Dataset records
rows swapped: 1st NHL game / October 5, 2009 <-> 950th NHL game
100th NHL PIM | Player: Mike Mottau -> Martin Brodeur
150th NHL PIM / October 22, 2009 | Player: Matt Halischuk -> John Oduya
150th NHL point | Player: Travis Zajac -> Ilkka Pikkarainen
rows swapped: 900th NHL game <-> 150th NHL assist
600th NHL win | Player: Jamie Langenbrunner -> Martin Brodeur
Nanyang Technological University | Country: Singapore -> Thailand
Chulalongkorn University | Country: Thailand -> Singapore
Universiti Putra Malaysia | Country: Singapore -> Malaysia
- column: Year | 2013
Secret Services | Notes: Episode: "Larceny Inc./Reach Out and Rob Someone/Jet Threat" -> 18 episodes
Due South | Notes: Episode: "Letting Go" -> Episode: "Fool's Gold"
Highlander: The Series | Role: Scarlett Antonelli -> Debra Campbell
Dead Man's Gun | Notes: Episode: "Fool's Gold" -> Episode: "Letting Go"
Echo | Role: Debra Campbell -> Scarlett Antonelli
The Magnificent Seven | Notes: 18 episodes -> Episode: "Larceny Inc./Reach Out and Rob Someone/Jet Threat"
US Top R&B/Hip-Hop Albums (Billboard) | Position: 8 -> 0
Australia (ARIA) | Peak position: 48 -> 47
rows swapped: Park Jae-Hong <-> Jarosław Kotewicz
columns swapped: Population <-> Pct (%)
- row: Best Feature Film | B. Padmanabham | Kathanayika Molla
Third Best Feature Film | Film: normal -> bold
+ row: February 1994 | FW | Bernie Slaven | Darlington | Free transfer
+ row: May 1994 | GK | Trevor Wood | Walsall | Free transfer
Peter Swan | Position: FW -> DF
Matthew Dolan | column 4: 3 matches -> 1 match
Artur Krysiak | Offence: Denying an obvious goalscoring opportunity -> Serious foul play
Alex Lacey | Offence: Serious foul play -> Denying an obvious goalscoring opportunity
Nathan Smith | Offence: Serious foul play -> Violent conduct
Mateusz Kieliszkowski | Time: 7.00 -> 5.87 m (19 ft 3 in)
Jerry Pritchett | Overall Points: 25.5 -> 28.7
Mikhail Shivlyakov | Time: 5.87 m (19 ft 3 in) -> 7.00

Written problem » Transcribe every line of the listing above word for word, keeping each character and symbol unchanged.

Exercise response »
rows swapped: 1st NHL game / October 5, 2009 <-> 950th NHL game
100th NHL PIM | Player: Mike Mottau -> Martin Brodeur
150th NHL PIM / October 22, 2009 | Player: Matt Halischuk -> John Oduya
150th NHL point | Player: Travis Zajac -> Ilkka Pikkarainen
rows swapped: 900th NHL game <-> 150th NHL assist
600th NHL win | Player: Jamie Langenbrunner -> Martin Brodeur
Nanyang Technological University | Country: Singapore -> Thailand
Chulalongkorn University | Country: Thailand -> Singapore
Universiti Putra Malaysia | Country: Singapore -> Malaysia
- column: Year | 2013
Secret Services | Notes: Episode: "Larceny Inc./Reach Out and Rob Someone/Jet Threat" -> 18 episodes
Due South | Notes: Episode: "Letting Go" -> Episode: "Fool's Gold"
Highlander: The Series | Role: Scarlett Antonelli -> Debra Campbell
Dead Man's Gun | Notes: Episode: "Fool's Gold" -> Episode: "Letting Go"
Echo | Role: Debra Campbell -> Scarlett Antonelli
The Magnificent Seven | Notes: 18 episodes -> Episode: "Larceny Inc./Reach Out and Rob Someone/Jet Threat"
US Top R&B/Hip-Hop Albums (Billboard) | Position: 8 -> 0
Australia (ARIA) | Peak position: 48 -> 47
rows swapped: Park Jae-Hong <-> Jarosław Kotewicz
columns swapped: Population <-> Pct (%)
- row: Best Feature Film | B. Padmanabham | Kathanayika Molla
Third Best Feature Film | Film: normal -> bold
+ row: February 1994 | FW | Bernie Slaven | Darlington | Free transfer
+ row: May 1994 | GK | Trevor Wood | Walsall | Free transfer
Peter Swan | Position: FW -> DF
Matthew Dolan | column 4: 3 matches -> 1 match
Artur Krysiak | Offence: Denying an obvious goalscoring opportunity -> Serious foul play
Alex Lacey | Offence: Serious foul play -> Denying an obvious goalscoring opportunity
Nathan Smith | Offence: Serious foul play -> Violent conduct
Mateusz Kieliszkowski | Time: 7.00 -> 5.87 m (19 ft 3 in)
Jerry Pritchett | Overall Points: 25.5 -> 28.7
Mikhail Shivlyakov | Time: 5.87 m (19 ft 3 in) -> 7.00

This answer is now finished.